Neither FCX nor the Royalty Trust can predict the extent to which investor interest will lead to a liquid trading market in the royalty trust units or whether the market price of the royalty trust units will be volatile. The market price of the royalty trust units could fluctuate significantly for many reasons, including, without limitation:

    as a result of the risk factors listed in this Form 10-Q;

    the inability of the subject interests to achieve production of hydrocarbons;

reasons unrelated to operating performance, such as reports by industry analysts, investor perceptions, or negative announcements by competitors regarding their own performance;

    legal or regulatory changes that could impact the business of MMR and


16



    general economic, securities markets and industry conditions.

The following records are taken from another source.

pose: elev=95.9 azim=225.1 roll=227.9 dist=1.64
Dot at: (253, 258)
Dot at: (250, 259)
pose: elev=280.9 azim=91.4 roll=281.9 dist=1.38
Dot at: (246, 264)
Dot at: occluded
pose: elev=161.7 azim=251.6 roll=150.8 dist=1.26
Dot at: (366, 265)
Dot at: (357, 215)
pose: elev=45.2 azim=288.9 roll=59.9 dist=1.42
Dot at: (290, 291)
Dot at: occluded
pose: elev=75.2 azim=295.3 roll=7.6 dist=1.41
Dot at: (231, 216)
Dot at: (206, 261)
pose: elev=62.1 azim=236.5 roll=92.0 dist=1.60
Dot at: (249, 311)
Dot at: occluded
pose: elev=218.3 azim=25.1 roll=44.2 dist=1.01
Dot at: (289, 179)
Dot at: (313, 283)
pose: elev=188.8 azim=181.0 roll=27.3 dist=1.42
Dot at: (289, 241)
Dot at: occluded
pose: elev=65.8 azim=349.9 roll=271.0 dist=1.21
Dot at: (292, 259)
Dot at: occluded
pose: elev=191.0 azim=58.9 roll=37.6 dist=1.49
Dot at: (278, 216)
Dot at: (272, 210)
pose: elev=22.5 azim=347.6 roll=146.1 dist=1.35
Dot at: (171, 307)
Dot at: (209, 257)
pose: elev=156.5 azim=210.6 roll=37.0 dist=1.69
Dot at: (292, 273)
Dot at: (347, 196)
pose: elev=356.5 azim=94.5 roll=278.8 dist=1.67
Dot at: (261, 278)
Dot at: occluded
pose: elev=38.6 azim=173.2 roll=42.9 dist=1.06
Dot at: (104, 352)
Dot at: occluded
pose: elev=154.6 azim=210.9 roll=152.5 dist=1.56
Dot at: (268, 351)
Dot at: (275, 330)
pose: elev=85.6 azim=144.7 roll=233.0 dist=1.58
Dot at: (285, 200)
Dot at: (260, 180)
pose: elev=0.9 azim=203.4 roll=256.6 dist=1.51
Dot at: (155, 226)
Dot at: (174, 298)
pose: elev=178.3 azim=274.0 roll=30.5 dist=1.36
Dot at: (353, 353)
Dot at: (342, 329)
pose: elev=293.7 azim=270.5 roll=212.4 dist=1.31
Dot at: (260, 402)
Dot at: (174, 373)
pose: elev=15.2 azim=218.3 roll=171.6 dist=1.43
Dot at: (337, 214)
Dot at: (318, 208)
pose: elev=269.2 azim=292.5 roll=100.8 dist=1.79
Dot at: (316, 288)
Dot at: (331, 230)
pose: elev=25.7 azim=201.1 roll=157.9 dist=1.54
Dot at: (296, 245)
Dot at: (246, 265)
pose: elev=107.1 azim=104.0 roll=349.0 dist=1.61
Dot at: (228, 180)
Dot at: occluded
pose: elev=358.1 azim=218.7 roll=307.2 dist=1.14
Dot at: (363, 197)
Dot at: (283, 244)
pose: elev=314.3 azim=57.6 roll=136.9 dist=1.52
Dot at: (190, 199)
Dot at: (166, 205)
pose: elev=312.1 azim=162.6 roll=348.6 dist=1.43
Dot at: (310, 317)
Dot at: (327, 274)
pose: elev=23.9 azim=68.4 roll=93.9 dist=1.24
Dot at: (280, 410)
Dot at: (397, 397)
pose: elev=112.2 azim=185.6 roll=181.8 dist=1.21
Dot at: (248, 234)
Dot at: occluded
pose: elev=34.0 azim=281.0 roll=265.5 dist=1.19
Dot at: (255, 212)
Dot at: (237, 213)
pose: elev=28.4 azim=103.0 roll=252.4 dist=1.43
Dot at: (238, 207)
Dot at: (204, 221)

The tax treatment of the royalty trust units is uncertain.
Although the tax treatment of overriding royalty interests in specified developed wells that have been drilled is well developed, the law is less well developed in the area of overriding royalty interests on exploration prospects that are not classified as proved, probable or possible reserves and are undeveloped wells that may be drilled in the future. As a result, there is uncertainty as to the proper tax treatment of the royalty interests held by the Royalty Trust, and counsel is unable to express any opinion as to the proper tax treatment as either a mineral royalty interest or a production payment. Based on the state of facts as of the date hereof, FCX and the Royalty Trust intend to treat the royalty trust units as mineral royalty interests for U.S. federal income tax purposes. But no ruling has been requested from the Internal Revenue Service (the “IRS”) regarding the proper treatment of the royalty trust units; therefore, there can be no assurance that the IRS will not assert, or that a court would not sustain, that the royalty trust units should be treated as “production payments” that are debt instruments for U.S. federal income tax purposes subject to the Treasury Regulations applicable to contingent payment debt instruments.
Please consult your tax advisors as to the specific tax consequences to you of the ownership and disposition of the royalty trust units, including the applicability and effect of U.S. federal, state, local and foreign income and other tax laws in light of your particular circumstances.
No assurance can be given with respect to the availability and extent of percentage depletion deductions to the Royalty Trust unitholders for any taxable year.
Payments out of production that are received by a Royalty Trust unitholder in respect of a mineral royalty interest for U.S. federal income tax purposes are taxable under current law as ordinary income subject to an allowance for cost or percentage depletion in respect of such income. The rules with respect to this depletion allowance are complex and must be computed separately by each Royalty Trust unitholder and not by the Royalty Trust for each oil or gas property. As a result, no assurance can be given, and counsel is unable to express any opinion, with respect to the availability or extent of percentage depletion deductions to the Royalty Trust unitholders for any taxable year.
The Royalty Trust and FCX encourage holders of royalty trust units to consult their own tax advisors to determine whether and to what extent percentage depletion would be available to them.
The tax treatment of an investment in royalty trust units could be affected by recent and potential legislative changes, possibly on a retroactive basis.
In taxable years beginning after December 31, 2012, an individual having modified adjusted gross income in excess of $200,000 (or $250,000 for married taxpayers filing joint returns) may be subject to a “medicare tax” equal generally to 3.8% of the lesser of such excess or the individual's net investment income, which appears to include royalty or interest income derived from investments such as the royalty trust units as well as any net gain from the disposition of royalty trust units.
In addition, beginning January 1, 2013, the highest marginal U.S. federal income tax rate applicable to ordinary income and long-term capital gains of individuals increased to 39.6% and 20%, respectively. Moreover, these rates are subject to change by new legislation at any time.
The Royalty Trust has not requested a ruling from the IRS regarding the tax treatment of ownership of the royalty trust units. If the IRS were to determine (and be sustained in that determination) that the Royalty Trust is not a “grantor trust” for federal income tax purposes, or that the royalty interests are not properly treated as mineral royalty interests for U.S. federal income tax purposes, the Royalty Trust unitholders may receive different and potentially less advantageous tax treatment.
If the Royalty Trust were not treated as a grantor trust for U.S. federal income tax purposes, the Royalty Trust should be treated as a partnership for such purposes. Although the Royalty Trust would not become subject to U.S. federal income taxation at the entity level as a result of treatment as a partnership, and items of income, gain, loss and deduction would flow through to the Royalty Trust unitholders, the Royalty Trust's tax reporting requirements would be more complex and costly to implement and maintain, and its distributions to Royalty Trust unitholders could be reduced as a result.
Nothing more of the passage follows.